Pensioni “stravolte” da gennaio

Ora fate attenzione all’assegno. Pensioni “stravolte” da gennaio

Probabile che l’impatto della pandemia in corso possa comportare un ricalcolo dei coefficienti di trasformazione, per ora non in programma
Federico Garau – Lun, 19/10/2020

Calcolo delle pensioni a partire dal 1 gennaio 2021, a breve entreranno in vigore le modifiche apportate ai coefficienti di trasformazione con Decreto ministeriale pubblicato sulla Gazzetta Ufficiale lo scorso 1 giugno.

Il nuovo regolamento, tracciato del Ministero del Lavoro e delle Politiche Sociali in collaborazione col Ministero dell’Economia e delle Finanze, prevede un ricalcolo dei sopra citati coefficienti decisamente più sfavorevole per il calcolo della quota contributiva per quanto riguarda i pensionamenti per le annate 2021 e 2022.

Stando a quanto stabilito dalla oramai lontana legge Dini, il totale annuo delle pensioni viene calcolato moltiplicando la somma dei versamenti effettuati durante la carriera lavorativa (il cosiddetto “montante contributivo”) per un coefficiente che si incrementa col tempo, favorendo pertanto quanti vanno in pensione in età avanzata (“coefficiente di trasformazione”).

Tale coefficiente, quindi, muta sulla base dell’età in cui il lavoratore, che ha raggiunto i requisiti di pensionamento, abbandona l’attività lavorativa.

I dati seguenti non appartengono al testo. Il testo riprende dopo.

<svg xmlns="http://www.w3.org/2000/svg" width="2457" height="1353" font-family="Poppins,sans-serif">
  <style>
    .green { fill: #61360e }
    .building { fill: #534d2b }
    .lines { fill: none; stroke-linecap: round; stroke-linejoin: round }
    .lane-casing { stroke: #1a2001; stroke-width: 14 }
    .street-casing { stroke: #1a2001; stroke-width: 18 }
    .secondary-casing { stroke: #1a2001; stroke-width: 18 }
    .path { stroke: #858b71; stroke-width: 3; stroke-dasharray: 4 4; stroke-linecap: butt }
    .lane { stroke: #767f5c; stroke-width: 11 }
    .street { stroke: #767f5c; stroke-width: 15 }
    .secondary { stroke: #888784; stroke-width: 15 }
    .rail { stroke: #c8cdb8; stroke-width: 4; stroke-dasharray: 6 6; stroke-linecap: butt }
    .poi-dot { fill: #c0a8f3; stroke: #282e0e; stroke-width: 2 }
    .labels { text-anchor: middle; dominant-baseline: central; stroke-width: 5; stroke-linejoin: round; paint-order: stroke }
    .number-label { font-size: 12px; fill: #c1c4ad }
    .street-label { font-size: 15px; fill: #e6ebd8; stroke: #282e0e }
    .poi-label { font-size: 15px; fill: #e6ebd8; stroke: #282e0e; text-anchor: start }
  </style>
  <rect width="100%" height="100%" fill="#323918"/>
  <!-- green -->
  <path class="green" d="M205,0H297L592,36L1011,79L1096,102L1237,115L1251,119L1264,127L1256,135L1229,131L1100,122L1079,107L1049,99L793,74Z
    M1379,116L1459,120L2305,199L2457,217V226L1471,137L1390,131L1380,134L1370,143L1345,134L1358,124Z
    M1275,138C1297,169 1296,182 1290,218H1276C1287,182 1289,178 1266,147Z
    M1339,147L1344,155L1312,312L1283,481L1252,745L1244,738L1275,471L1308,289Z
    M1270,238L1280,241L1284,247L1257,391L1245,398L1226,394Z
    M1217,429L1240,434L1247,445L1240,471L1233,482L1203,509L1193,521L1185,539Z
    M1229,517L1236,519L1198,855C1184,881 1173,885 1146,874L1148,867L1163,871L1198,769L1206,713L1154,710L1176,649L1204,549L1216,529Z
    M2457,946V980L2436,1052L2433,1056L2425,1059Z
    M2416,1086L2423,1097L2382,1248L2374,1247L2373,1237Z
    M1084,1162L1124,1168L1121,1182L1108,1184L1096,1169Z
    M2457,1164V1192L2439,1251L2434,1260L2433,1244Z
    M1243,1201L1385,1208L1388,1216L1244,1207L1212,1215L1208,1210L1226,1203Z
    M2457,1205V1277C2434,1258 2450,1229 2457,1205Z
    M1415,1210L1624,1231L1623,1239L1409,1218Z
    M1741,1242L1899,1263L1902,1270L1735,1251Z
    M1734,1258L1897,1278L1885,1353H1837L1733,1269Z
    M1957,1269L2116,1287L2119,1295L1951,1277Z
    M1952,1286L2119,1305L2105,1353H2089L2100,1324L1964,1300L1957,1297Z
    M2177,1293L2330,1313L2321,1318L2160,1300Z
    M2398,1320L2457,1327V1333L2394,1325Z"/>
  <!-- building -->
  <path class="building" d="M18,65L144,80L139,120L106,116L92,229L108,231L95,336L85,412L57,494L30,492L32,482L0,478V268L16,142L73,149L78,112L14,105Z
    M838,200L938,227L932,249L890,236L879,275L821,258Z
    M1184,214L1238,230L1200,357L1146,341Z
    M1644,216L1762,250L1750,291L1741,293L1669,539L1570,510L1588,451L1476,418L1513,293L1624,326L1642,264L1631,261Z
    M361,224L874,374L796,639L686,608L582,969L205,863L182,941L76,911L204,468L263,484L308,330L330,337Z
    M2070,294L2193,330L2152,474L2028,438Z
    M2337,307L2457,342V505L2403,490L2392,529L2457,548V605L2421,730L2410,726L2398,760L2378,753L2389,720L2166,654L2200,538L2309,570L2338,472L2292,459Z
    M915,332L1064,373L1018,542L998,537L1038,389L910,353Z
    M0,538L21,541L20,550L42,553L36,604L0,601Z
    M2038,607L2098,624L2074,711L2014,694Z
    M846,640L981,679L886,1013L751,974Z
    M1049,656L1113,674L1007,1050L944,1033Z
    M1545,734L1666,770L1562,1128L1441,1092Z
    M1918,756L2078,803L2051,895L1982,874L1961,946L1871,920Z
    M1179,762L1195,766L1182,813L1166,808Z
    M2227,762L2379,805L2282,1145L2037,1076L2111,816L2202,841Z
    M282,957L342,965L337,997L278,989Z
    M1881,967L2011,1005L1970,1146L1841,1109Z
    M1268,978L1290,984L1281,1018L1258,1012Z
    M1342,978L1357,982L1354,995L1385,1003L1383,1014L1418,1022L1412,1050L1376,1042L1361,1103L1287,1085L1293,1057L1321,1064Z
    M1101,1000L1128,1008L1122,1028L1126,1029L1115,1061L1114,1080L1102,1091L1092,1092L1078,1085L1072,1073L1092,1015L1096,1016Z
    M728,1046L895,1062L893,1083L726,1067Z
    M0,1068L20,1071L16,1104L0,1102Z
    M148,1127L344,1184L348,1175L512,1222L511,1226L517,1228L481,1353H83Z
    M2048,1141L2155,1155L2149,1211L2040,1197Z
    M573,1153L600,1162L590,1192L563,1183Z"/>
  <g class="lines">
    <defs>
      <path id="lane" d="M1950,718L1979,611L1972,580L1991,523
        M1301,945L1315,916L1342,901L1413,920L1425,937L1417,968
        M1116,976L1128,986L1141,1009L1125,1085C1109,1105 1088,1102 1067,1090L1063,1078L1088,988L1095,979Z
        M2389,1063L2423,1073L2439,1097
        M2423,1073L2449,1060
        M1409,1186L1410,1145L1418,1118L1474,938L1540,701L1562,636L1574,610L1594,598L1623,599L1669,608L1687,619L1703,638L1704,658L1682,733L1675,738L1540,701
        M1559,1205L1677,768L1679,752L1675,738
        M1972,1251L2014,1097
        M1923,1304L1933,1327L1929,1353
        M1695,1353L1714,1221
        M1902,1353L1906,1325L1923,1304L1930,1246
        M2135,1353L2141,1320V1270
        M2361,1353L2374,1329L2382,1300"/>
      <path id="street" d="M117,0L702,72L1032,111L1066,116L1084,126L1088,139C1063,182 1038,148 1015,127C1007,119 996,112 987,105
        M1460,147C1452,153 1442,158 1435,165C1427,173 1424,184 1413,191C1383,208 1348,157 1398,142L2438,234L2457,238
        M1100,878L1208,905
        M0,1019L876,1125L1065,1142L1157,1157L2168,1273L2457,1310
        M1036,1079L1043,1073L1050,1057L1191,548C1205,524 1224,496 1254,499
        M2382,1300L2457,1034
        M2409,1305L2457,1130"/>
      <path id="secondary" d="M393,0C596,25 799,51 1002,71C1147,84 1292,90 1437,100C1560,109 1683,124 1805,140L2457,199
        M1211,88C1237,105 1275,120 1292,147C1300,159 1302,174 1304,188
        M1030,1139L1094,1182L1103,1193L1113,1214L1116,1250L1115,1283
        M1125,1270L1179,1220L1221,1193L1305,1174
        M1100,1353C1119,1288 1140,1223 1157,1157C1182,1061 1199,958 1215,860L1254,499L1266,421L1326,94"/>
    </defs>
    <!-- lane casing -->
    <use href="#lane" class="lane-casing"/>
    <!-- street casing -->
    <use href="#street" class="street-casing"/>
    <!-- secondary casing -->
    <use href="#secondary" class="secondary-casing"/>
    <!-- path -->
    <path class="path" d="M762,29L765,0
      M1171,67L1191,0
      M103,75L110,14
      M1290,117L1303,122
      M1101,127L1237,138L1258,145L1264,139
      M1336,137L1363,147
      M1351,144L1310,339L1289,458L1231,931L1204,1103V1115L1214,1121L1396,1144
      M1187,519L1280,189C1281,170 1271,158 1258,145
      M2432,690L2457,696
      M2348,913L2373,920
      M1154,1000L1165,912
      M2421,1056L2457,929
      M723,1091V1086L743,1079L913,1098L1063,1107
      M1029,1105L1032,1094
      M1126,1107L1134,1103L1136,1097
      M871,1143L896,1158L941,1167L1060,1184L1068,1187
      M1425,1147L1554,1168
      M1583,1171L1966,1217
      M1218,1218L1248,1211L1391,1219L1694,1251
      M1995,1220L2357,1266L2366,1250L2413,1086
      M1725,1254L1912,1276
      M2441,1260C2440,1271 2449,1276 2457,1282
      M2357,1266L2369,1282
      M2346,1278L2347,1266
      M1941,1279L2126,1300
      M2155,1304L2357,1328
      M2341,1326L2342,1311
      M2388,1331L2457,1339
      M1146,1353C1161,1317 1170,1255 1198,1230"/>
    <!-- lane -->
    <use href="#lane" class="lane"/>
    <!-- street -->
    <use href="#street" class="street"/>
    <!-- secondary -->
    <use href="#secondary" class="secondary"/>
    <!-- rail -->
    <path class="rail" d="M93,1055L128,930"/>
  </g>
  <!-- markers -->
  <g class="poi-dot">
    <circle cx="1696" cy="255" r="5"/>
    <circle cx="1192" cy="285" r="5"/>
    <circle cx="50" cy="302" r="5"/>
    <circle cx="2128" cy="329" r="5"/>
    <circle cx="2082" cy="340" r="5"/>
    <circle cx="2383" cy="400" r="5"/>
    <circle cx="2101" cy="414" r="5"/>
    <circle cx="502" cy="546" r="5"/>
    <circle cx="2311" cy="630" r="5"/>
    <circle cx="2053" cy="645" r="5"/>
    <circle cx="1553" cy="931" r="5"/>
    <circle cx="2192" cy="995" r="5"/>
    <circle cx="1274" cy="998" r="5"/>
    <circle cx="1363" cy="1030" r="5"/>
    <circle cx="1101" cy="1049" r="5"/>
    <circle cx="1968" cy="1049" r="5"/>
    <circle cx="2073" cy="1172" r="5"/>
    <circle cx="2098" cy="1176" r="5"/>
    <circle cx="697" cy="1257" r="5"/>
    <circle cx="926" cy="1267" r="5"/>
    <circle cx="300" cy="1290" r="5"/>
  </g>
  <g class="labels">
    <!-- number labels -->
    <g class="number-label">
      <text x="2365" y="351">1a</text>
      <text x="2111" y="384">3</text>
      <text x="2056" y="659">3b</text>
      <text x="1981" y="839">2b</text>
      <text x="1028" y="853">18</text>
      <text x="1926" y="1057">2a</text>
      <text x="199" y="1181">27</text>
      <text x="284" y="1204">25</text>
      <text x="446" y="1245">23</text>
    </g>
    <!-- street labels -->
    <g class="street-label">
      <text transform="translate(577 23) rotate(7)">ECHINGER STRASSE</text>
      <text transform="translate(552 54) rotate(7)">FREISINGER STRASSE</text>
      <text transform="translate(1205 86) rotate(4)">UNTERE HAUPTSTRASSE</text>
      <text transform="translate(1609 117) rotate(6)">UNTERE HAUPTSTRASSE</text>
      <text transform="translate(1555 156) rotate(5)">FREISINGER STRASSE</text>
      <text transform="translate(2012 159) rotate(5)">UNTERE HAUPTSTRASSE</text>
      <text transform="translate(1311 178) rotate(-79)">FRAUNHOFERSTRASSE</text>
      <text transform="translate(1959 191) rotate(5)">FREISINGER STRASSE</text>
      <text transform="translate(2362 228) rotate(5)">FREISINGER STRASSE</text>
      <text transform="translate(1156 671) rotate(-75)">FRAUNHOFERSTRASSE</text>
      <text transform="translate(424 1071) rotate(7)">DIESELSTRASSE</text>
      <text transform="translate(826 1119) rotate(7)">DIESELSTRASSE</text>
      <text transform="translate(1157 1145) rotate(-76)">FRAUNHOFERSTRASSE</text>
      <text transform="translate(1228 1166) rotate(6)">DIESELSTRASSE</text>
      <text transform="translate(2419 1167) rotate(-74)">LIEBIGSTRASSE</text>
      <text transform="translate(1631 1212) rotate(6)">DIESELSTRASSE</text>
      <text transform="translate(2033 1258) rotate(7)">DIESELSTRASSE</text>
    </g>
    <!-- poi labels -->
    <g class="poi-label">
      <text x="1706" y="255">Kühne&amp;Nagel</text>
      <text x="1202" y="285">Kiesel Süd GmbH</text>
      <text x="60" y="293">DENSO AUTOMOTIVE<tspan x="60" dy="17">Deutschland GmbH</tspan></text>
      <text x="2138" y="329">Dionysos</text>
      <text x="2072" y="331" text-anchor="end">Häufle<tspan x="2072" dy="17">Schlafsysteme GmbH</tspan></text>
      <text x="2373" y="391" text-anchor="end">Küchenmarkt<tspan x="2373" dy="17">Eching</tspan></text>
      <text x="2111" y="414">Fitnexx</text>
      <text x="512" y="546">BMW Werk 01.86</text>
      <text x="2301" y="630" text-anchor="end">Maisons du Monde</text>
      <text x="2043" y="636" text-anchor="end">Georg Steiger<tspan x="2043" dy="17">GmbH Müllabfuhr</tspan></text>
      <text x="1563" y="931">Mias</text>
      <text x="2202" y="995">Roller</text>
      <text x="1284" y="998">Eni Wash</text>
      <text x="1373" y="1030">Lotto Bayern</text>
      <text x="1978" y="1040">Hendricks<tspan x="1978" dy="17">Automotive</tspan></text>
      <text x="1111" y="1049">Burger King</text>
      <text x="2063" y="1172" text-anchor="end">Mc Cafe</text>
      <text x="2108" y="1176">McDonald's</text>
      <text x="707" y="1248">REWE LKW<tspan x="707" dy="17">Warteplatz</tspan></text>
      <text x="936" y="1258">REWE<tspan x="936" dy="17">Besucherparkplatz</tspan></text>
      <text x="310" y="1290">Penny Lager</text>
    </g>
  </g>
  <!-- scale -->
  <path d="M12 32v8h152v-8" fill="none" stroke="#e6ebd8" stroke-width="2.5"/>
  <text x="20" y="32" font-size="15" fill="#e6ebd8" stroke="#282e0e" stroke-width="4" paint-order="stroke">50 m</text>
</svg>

Più è alta (il range è 57/71 anni) più aumenta il valore del primo termine. I coefficienti di trasformazione, che si basano sul calcolo delle aspettative di vita dei contribuenti, (e che al momento della loro introduzione con la legge Dini avevano un sistema di ricalcolo decennale), vengono ora rivalutati ogni 2 anni a partire dal 2019. I requisiti richiesti per il pensionamento, comunque, non saranno sottoposti a ricalcolo fino alla fine del prossimo 2022, dato che l’Istat non ha rilevato alcun elemento in grado di dimostrare un aumento della speranza di vita. Nonostante questo dato, comunque, come anticipato in precedenza, i coefficienti saranno diminuiti.

Questo ulteriore aggiornamento sarà effettivo per i contribuenti che andranno in pensione tra 1 gennaio 2021 e 31 dicembre 2022: la riduzione del coefficiente, per quanto ridotta rispetto al precedente ricalcolo proprio a causa del sopra citato rallentamento subito dall’aspettativa di vita, ci sarà comunque. Si va da un calo compreso tra – 0,33% fino ad arrivare al – 0,72% rispetto a quelli che erano i valori previsti per gli anni 2019 e 2020 (a parità, ovviamente, di condizioni anagrafiche).

Stando alle tabelle elaborate dal Centro Studi e Ricerche Itinerari Previdenziali, ad esempio, nel caso in cui un contribuente riesca a maturare un montante contributivo di 300mila euro e decida di andare in pensione a 64 anni nel 2021, il calcolo della pensione annuale lorda sarà dato dal prodotto tra il “montante finale” ed il coefficiente di trasformazione che si ricava all’intersezione tra l’anno (2021) e l’età anagrafica (64), pari a 5,060%. Ovvero 300mila euro moltiplicato per 5,060%, che dà un totale annuo di 15180 euro lordi. Se il calcolo fosse effettuato entro la fine del 2020 la cifra salirebbe fino a 15249 euro lordi, quindi 69 euro in più.

Salendo a 67 anni come età di pensionamento entro il 2020 (sempre con un montante di 300mila euro) si arriverebbe a 16812 euro lordi mensili, un solo anno dopo significherebbero 87 euro lordi in meno.

Il sistema previdenziale, già in sofferenza, sembra indirizzato verso un periodo di ulteriori problematiche per quanto riguarda la copertura, ed in tal senso si può vedere la riduzione dei coefficienti. Se poi si considerano in anticipo (anche se non con precisione) quelle che potranno essere le conseguenze per il Pil a causa della pandemia Coronavirus e le eventuali rivalutazioni degli stessi coefficienti (non ancora in calendario) la preoccupazione pare giustificata.